Çocukları etkileyen asıl şey anne babanın ayrılması değildir, esas başka sebepler çocukları derinden etkiler…
- Anne-babanın bu olaydan suçluluk duyması kötüdür. Başta aşık olunur ve sonra çocuk dünyaya getirilir ama sevgi bağı artık koptuysa aynı evde kalmak da gereksizdir. Çıkış noktasına bakıldığında bunda suçluluk duyulacak hiçbir şey yoktur. Yapılan araştırmalar, boşandıkları için suçluluk duyan ebeveynlerin çocuklarının daha çok zarar gördüğünü belirtmektedir.
- Anne babanın mutsuz oldukları halde mutluymuş gibi yaparak aynı evin içinde yaşamaya devam etmesidir, çocuk için zararlıdır. Çocuklar hissel olarak anne babasının mutsuz olduğunu bilir, mutluymuş gibi yaptıklarını anlar, buradan da tek öğrendikleri, “gerçek hislerini en sevdiklerine ve en yakınlarına bile göstermemek” olur.
- Anne babanın her gün kavga edip çocuğun buna şahit olması ya da kavgadan sonraki ruh halinde olan ebeveynleriyle vakit geçirmek zorunda kalması, çocuk için kabustur. Boşanma sürecini düşünmeye başlayan ve boşanılmayan hemen hemen her evlilikte bir süre sonra gerginlik baş göstermeye başlar. Anne babasının çocuğun gözü önünde kavga etmesinin, birbirini sürekli iğneler olmasının hasarı çok büyüktür. En sevdiği ve güvendiği iki insanın birbirine bu davranışı çocuğun sevgiye, ilişkiye ve evliliğe dair tanımlarını zorlar. Huzurlu bir evde ebeveynlerden biriyle yaşayan ve diğerini istediği zaman gören ve vakit geçiren bir çocuk çok daha sağlıklıdır.

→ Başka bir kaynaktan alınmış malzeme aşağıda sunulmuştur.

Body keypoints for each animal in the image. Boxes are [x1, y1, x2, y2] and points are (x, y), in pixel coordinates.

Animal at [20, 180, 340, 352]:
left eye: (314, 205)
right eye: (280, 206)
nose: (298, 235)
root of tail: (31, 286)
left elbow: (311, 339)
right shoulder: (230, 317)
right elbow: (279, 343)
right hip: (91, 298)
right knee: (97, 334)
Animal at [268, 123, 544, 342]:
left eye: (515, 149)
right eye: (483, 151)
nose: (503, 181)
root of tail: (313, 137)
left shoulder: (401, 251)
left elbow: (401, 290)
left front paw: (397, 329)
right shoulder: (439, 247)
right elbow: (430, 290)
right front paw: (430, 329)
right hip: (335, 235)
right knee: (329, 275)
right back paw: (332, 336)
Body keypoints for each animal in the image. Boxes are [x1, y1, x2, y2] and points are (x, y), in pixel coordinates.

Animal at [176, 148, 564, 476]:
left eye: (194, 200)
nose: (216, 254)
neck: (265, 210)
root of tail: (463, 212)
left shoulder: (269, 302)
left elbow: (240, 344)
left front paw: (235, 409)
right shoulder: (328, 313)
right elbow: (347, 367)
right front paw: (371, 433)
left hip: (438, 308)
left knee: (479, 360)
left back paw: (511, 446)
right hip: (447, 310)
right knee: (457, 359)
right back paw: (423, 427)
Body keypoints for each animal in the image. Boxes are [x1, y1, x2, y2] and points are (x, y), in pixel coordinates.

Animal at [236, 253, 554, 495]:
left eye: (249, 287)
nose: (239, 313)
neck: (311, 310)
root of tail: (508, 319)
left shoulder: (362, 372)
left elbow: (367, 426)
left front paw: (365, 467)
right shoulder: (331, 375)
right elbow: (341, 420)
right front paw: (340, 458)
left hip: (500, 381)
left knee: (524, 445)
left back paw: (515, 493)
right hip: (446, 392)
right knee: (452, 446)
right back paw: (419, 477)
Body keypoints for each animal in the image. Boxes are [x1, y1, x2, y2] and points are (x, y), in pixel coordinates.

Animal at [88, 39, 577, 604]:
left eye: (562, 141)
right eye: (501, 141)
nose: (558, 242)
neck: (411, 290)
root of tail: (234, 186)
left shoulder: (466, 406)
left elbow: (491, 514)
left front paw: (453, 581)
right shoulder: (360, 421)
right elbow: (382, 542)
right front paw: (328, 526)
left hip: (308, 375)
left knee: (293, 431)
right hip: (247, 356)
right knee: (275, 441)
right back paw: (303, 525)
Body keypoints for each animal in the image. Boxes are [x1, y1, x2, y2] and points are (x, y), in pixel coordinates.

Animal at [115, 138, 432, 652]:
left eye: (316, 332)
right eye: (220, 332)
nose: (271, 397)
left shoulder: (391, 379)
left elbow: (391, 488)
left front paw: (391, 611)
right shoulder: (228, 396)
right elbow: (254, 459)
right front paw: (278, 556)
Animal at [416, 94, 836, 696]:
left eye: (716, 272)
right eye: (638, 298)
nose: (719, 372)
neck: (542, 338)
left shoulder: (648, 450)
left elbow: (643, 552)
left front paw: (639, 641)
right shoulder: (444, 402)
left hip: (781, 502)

- Anne ya da babasının diğer ebeveyni sürekli çocuğa kötülemesi çok yanlıştır. Çocuk elindeki tek değiştiremeyeceği varlıkların onlar olduğunu bilir, değiştirme hakkı olmadan sahiplenir. Çocuğun bu sebeple ailesiyle kendi iletişimini kendi kurmasına izin verilmeyip, bir diğer güvendiği ebeveyn tarafından sürekli doldurulması çocuğu psikolojik olarak sağlıksız bir alana sürükler.
- Yapılması gerekenin ne olduğunu bildiği halde yapacak gücü bulamadığı için çocuğuna “Senin için ayrılmıyorum” diyen ebeveynler, çocuğun üstüne büyük bir yük yıkar. Bir çocuğun kaldırabileceğinden çok daha fazla bir ağırlıktır bu. Bütün evliliğin sorunlarını canlı canlı evin içinde yaşarken hepsine kendisi için katlanıldığını düşünmek çocuğu tarifsiz bir çaresizliğe iter.
- Birbirini artık sevmeyen ya da hiç sevmemiş olan insanların aynı evde yaşamak zorunda olmasının sonucu olarak hissizlik içinde büyümek zorunda kalmaları zararlıdır. Çocuk evlilik modelini öyle oluşturur. Aşkın, evliliğin, çocuk büyütmenin bu olduğunu sanır. İleride yaşayacağı ilişkileri ona göre belirler ve seçer. Bir şekilde kendi çocuğuna da bu mirası bırakır.
- Anne ya da babanın diğer ebeveyni zor durumda bırakmak için zaman zaman çocuğu kullanılıyor olmaları büyük hatadır. Çocuğu göstermemek, çocuğun maddi sorumluluğunu paylaşmamak, çocuğu görmemek… Sonuçları minik bir insanın hayatının ömürlük çarpık yapılandırılması olarak karşımıza çıkar.
Unutmayın, hasarlı anne babaların çocukları ebeveynleri ister boşansın, ister boşanmasın geçimsizlikten dolayı bir şekilde hasar görüyorlar zaten. Konu boşanmak değil o yüzden. Çocuğun tek ihtiyacı olan sevgi; anne ve babasının sevgisi ve anne babasını sevgi dolu ilişkiler içinde görebilmesidir.